07/08/2026

Il Regolamento (UE) 2025/40 del Parlamento europeo e del Consiglio del 19 dicembre 2024 sugli imballaggi e i rifiuti di imballaggio (Ppwr – Packaging and Packaging Waste Regulation) entra in applicazione generale dal 12 agosto 2026. Da quella data scatta un primo adempimento operativo concreto, che riguarda direttamente le aziende agricole e agroalimentari che confezionano e immettono sul mercato prodotti imballati: l'obbligo di predisporre e conservare la dichiarazione di conformità dell'imballaggio, prevista dall'articolo 39 del Regolamento.

La dichiarazione di conformità
La dichiarazione di conformità Ue è il documento con cui il fabbricante attesta formalmente che l'imballaggio rispetta i requisiti di sostenibilità stabiliti dagli articoli da 5 a 12 del Regolamento. Va compilata secondo lo schema dell'Allegato VIII, sulla base della documentazione tecnica prevista dall'Allegato VII, e non richiede un modello obbligatorio: può essere predisposta in Word, Excel o altro formato, purché completa e coerente.
I due documenti – dichiarazione e documentazione tecnica – formano un unico sistema: la prima riassume le conclusioni di conformità, la seconda ne fornisce le prove. Per le Faq della Commissione Ue la valutazione riguarda l'imballaggio nella sua interezza: tutti i componenti, integrati o separati (ad esempio vaschetta, film e etichetta), confluiscono in un'unica dichiarazione.

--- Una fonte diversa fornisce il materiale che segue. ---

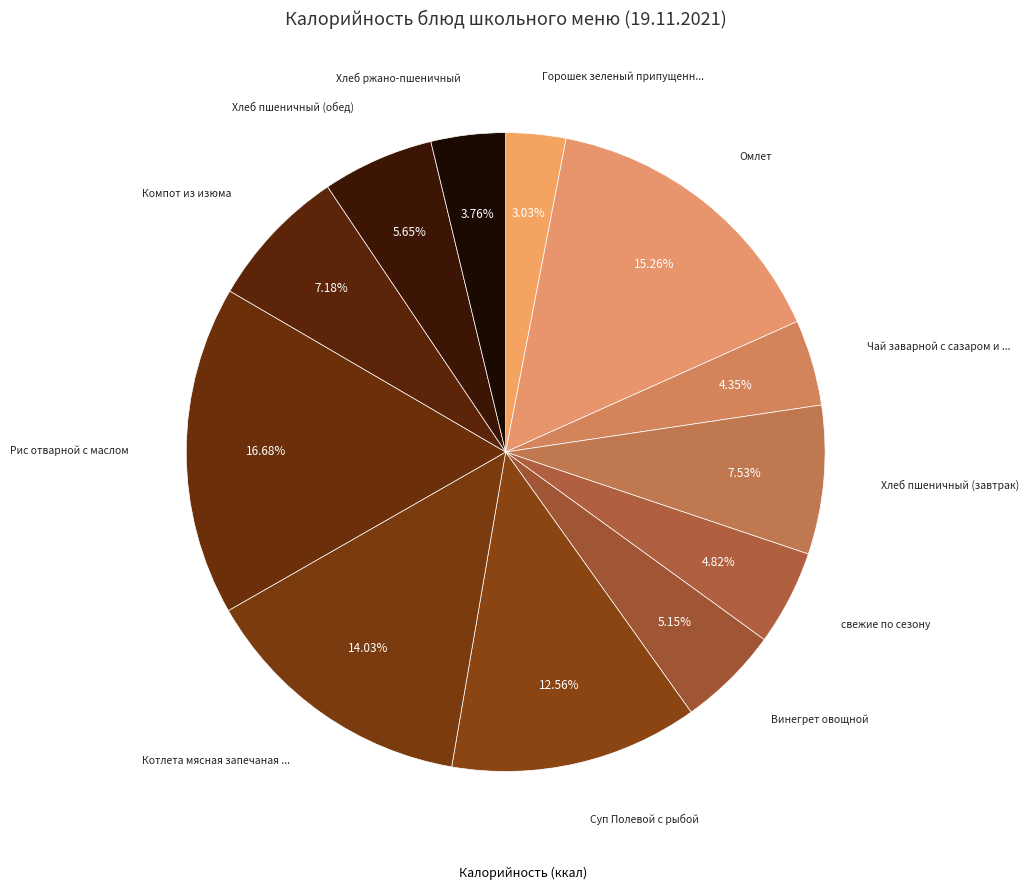

To the nearest percent, what is the difference between the largest and smallest slice percentages?

14%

Chi è il "fabbricante" tenuto alla dichiarazione
Il Regolamento individua come fabbricante chi materialmente produce l'imballaggio, ma prevede due casi particolari rilevanti per il comparto agricolo:
●       Prevalenza del marchio: se un'azienda fa progettare o produrre l'imballaggio da terzi e lo immette sul mercato con il proprio nome o marchio commerciale, è questa azienda – e non chi lo fabbrica materialmente – a essere qualificata come fabbricante e a dover firmare la dichiarazione.
●       Microimprese: se il titolare del marchio è una microimpresa (meno di 10 occupati e fatturato o bilancio non superiore a 2 milioni di euro) e il fornitore dell'imballaggio ha sede nello stesso Stato membro, è quest'ultimo a dover redigere la dichiarazione.

In sostanza, l'obbligo segue chi governa la presenza del prodotto sul mercato, salvo che si tratti di un operatore di dimensioni minime: in quel caso l'obbligo risale al fornitore dell'imballaggio, purché operi nello stesso Stato membro. Le aziende associate che confezionano con marchio proprio (ad esempio nel comparto ortofrutticolo, lattiero-caseario o vitivinicolo) dovranno quindi verificare con attenzione in quale delle due situazioni si trovano. La dichiarazione di conformità e la documentazione tecnica a supporto vanno conservate per 5 anni dalla data di prima immissione sul mercato per gli imballaggi monouso, per 10 anni per quelli riutilizzabili.

Uno strumento "dinamico"

Il Regolamento introduce gli obblighi in modo progressivo nel tempo: la dichiarazione dovrà quindi essere aggiornata man mano che il quadro normativo si completa (metodologie di riciclabilità, contenuto minimo di riciclato, etichettatura armonizzata, ecc.), e non può essere considerata un adempimento "una tantum".

Un elemento operativo va sottolineato: il fabbricante firma la dichiarazione ma non può attestare la conformità da solo, perché dati ed evidenze tecniche provengono dai fornitori. È quindi necessario impostare fin da ora uno scambio informativo continuo e strutturato lungo tutta la filiera (produttore di imballaggio, confezionatore, eventuale distributore a marchio proprio).
L'obbligo di dichiarazione di conformità è previsto esclusivamente dal Regolamento (UE) 2025/40, senza bisogno di alcun decreto italiano di recepimento. Trattandosi di un regolamento e non di una direttiva, il Ppwr è direttamente applicabile in tutti gli Stati membri dal 12 agosto 2026.
Restano invece di competenza nazionale, e non ancora definiti, due aspetti di contorno: il regime sanzionatorio (art. 68 del Ppwr demanda agli Stati membri l'adozione di sanzioni "efficaci, proporzionate e dissuasive"; in attesa del decreto italiano restano di riferimento, per analogia, le sanzioni della normativa previgente sull'etichettatura ambientale) e la designazione formale delle autorità competenti per i controlli.